*** SUPPLIED RECORDS Section Begins ***

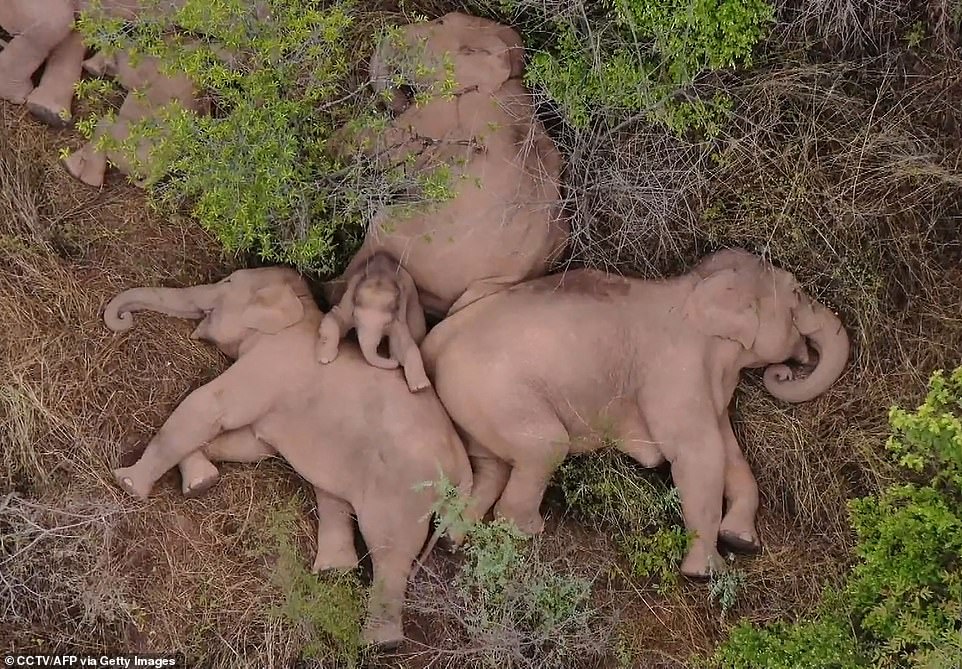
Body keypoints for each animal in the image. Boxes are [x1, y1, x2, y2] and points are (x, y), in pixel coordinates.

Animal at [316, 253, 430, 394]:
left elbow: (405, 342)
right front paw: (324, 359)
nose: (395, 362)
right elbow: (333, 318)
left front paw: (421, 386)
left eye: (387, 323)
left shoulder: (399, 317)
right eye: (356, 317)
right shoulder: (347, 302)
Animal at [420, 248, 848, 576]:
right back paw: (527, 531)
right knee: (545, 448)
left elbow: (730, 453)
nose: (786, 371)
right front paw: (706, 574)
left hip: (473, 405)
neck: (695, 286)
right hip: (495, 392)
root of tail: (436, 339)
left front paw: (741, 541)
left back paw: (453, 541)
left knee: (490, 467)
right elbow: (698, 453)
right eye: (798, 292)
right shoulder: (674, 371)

*** SUPPLIED RECORDS Section Ends ***
*** SUPPLIED RECORDS Section Begins ***

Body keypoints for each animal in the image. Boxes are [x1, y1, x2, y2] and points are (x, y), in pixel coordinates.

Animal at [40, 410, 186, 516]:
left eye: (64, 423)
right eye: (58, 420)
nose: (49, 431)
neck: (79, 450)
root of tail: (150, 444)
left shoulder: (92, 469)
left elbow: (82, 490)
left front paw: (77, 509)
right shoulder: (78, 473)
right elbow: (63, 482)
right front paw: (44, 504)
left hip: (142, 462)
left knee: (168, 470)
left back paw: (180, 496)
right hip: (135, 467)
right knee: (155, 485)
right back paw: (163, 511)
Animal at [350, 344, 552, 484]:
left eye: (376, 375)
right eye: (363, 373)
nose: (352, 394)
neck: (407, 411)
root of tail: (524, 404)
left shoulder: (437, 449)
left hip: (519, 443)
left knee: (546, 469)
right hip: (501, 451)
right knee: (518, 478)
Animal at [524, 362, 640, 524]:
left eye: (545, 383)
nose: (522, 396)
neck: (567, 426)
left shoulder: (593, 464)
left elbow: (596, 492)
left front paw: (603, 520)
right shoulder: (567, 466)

*** SUPPLIED RECORDS Section Ends ***

**BRIEF**
Within the listing, how many lines hold the string "root"? Answer with the number alone.

**RESPONSE FOR THIS EXERCISE**
3